Recep YILDIRIM


Büyü Bozuldu

Recep YILDIRIM


Birkaç seçimdir bekleniyordu büyünün bozulması, kısmet yerel seçimlereymiş. Büyü, muazzam bir propaganda aygıtının eseriydi. Her şeyin iyi olduğu ve her şeyin yolunda gittiği algısı milletin zihnine kazındı adeta. Bunu görmeyenler kördüler, nankördüler. Reddedenler, halkta karşılığı olmayan fikirlerin sahibi zavallılardı. Bu nedenle linç edilmeli, nefret ögesi haline getirilmeliydiler. İtirazlarını sokakta yapmak isteyenler, biber gazına boğulmalı, coplanmalıydılar. Nitekim hep yaşandı bunlar ve üslup değiştirmeye pek de meyyal olmayan politika yapıcıları, nobran savuşturmaya bir süre daha devam edecek görünüyor.

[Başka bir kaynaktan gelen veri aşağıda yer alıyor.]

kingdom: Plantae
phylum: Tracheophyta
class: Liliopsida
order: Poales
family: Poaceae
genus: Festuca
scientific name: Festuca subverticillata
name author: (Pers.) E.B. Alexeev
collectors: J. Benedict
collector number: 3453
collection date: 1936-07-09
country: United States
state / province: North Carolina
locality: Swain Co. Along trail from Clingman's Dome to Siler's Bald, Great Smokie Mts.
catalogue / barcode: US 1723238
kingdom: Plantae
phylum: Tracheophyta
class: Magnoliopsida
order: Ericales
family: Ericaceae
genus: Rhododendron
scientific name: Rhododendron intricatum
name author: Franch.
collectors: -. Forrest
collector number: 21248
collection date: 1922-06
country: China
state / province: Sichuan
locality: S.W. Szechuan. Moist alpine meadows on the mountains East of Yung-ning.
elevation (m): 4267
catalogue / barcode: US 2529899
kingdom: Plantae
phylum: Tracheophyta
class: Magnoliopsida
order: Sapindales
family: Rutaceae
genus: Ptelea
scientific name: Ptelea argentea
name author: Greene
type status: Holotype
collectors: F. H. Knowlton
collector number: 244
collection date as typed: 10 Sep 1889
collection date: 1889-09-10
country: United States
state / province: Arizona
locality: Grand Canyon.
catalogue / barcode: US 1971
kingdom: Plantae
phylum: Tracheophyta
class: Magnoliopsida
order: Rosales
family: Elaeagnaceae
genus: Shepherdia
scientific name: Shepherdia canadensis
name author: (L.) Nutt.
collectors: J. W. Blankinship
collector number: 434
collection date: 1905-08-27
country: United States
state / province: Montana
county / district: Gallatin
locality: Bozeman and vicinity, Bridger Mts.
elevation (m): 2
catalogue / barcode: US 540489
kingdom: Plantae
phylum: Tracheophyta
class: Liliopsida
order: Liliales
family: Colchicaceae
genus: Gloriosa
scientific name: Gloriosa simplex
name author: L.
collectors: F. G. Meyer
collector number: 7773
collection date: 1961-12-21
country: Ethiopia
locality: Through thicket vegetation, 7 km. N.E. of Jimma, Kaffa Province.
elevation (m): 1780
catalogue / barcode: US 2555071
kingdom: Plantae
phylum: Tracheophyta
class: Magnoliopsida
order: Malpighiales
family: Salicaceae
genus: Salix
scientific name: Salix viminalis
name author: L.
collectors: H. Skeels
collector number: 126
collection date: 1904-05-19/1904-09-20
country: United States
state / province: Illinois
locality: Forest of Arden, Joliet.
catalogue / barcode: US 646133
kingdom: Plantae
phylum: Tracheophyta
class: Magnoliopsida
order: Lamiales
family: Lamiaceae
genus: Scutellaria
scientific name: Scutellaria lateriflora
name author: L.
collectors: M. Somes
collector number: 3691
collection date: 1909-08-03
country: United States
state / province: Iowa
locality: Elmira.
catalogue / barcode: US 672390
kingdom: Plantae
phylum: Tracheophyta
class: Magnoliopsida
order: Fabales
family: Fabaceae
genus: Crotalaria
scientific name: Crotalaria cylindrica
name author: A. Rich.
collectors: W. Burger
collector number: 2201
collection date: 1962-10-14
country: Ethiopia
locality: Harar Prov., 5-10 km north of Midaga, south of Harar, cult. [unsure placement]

Büyüyü, kisvesini yırtan bir güç bozmadı. Tersine hayatın olağan akışı, bu kadarı yeter artık dedi ve büyü kendiliğinden bozuldu. Üretim yapmazsan yoksullaşırsın. Kamunun malını mülkünü peşkeş çekersen gelir adaletini bozarsın. Seçime endeksli yatırım yaparsan seçimlerden sonra örtbas ediciliğe soyunursun. Kutuplaştırma siyaseti izlersen zıt kutuplar birbirini çeker, inanamayacağın yan yanalıklar oluşturursun. Ekonomi bilimine aykırı kararlar alırsan evdeki bulgurdan olursun.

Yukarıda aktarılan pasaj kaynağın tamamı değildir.